• Exercise prompt
Copy out every line of the material below without any changes, but leave out the pictures.

• Supplied information
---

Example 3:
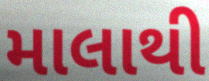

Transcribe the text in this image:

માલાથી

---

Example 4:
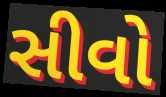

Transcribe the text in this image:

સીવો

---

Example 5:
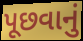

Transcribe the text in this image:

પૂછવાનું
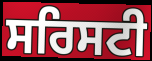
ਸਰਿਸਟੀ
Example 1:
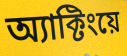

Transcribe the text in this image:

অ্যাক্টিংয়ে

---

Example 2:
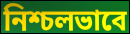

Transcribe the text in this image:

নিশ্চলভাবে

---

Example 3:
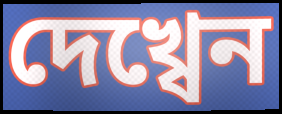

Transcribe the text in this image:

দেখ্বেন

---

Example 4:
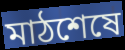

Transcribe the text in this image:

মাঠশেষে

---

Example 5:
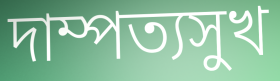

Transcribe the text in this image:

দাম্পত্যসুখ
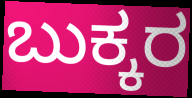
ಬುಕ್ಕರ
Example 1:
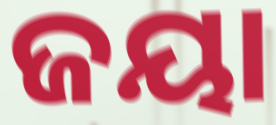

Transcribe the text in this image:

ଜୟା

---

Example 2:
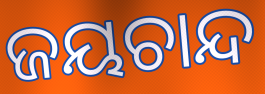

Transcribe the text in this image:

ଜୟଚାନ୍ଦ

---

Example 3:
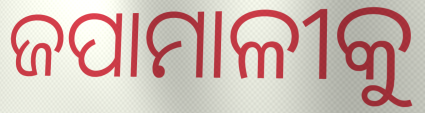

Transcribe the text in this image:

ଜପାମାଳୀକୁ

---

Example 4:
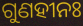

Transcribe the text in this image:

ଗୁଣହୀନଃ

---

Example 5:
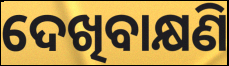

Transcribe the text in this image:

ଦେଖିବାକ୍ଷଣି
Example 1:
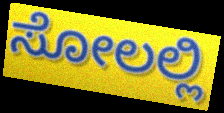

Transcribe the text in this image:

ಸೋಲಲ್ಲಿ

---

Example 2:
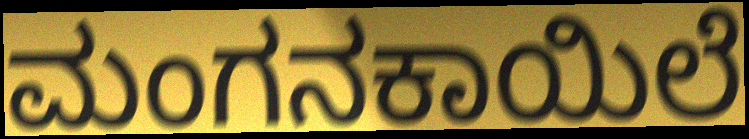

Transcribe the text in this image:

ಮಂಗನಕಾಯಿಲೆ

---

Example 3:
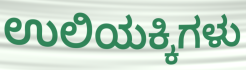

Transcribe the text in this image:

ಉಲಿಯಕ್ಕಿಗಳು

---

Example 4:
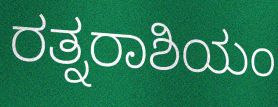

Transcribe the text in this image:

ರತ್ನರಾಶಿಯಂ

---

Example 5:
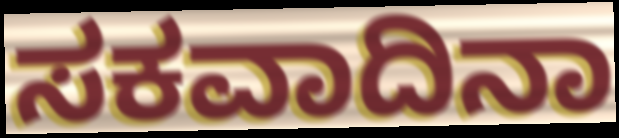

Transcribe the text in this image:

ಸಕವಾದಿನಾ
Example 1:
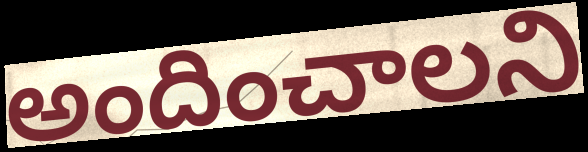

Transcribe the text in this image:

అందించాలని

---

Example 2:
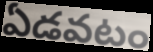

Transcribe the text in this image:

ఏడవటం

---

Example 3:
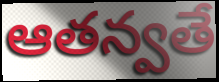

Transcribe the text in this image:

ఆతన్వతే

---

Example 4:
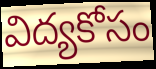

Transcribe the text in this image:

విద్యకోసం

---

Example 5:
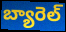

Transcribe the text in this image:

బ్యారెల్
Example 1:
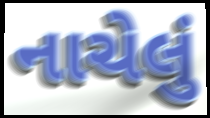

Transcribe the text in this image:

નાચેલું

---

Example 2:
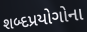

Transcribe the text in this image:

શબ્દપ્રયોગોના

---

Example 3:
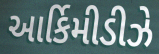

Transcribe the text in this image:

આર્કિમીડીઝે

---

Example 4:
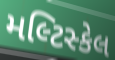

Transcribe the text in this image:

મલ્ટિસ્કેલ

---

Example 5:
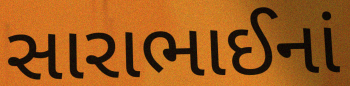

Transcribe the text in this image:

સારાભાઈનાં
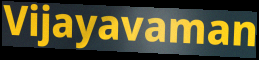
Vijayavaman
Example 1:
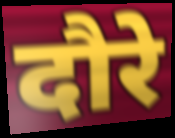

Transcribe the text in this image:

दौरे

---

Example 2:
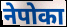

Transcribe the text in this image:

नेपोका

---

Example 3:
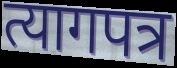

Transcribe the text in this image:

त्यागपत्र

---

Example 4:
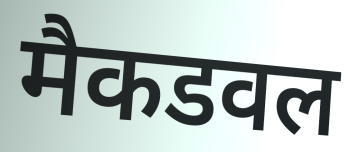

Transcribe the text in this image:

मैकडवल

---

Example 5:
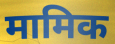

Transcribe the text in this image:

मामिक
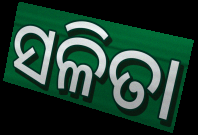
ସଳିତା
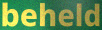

• Written answer
---

Example 3:

Transcribe the text in this image:

માલાથી

---

Example 4:

Transcribe the text in this image:

સીવો

---

Example 5:

Transcribe the text in this image:

પૂછવાનું
ਸਰਿਸਟੀ
Example 1:

Transcribe the text in this image:

অ্যাক্টিংয়ে

---

Example 2:

Transcribe the text in this image:

নিশ্চলভাবে

---

Example 3:

Transcribe the text in this image:

দেখ্বেন

---

Example 4:

Transcribe the text in this image:

মাঠশেষে

---

Example 5:

Transcribe the text in this image:

দাম্পত্যসুখ
ಬುಕ್ಕರ
Example 1:

Transcribe the text in this image:

ଜୟା

---

Example 2:

Transcribe the text in this image:

ଜୟଚାନ୍ଦ

---

Example 3:

Transcribe the text in this image:

ଜପାମାଳୀକୁ

---

Example 4:

Transcribe the text in this image:

ଗୁଣହୀନଃ

---

Example 5:

Transcribe the text in this image:

ଦେଖିବାକ୍ଷଣି
Example 1:

Transcribe the text in this image:

ಸೋಲಲ್ಲಿ

---

Example 2:

Transcribe the text in this image:

ಮಂಗನಕಾಯಿಲೆ

---

Example 3:

Transcribe the text in this image:

ಉಲಿಯಕ್ಕಿಗಳು

---

Example 4:

Transcribe the text in this image:

ರತ್ನರಾಶಿಯಂ

---

Example 5:

Transcribe the text in this image:

ಸಕವಾದಿನಾ
Example 1:

Transcribe the text in this image:

అందించాలని

---

Example 2:

Transcribe the text in this image:

ఏడవటం

---

Example 3:

Transcribe the text in this image:

ఆతన్వతే

---

Example 4:

Transcribe the text in this image:

విద్యకోసం

---

Example 5:

Transcribe the text in this image:

బ్యారెల్
Example 1:

Transcribe the text in this image:

નાચેલું

---

Example 2:

Transcribe the text in this image:

શબ્દપ્રયોગોના

---

Example 3:

Transcribe the text in this image:

આર્કિમીડીઝે

---

Example 4:

Transcribe the text in this image:

મલ્ટિસ્કેલ

---

Example 5:

Transcribe the text in this image:

સારાભાઈનાં
Vijayavaman
Example 1:

Transcribe the text in this image:

दौरे

---

Example 2:

Transcribe the text in this image:

नेपोका

---

Example 3:

Transcribe the text in this image:

त्यागपत्र

---

Example 4:

Transcribe the text in this image:

मैकडवल

---

Example 5:

Transcribe the text in this image:

मामिक
ସଳିତା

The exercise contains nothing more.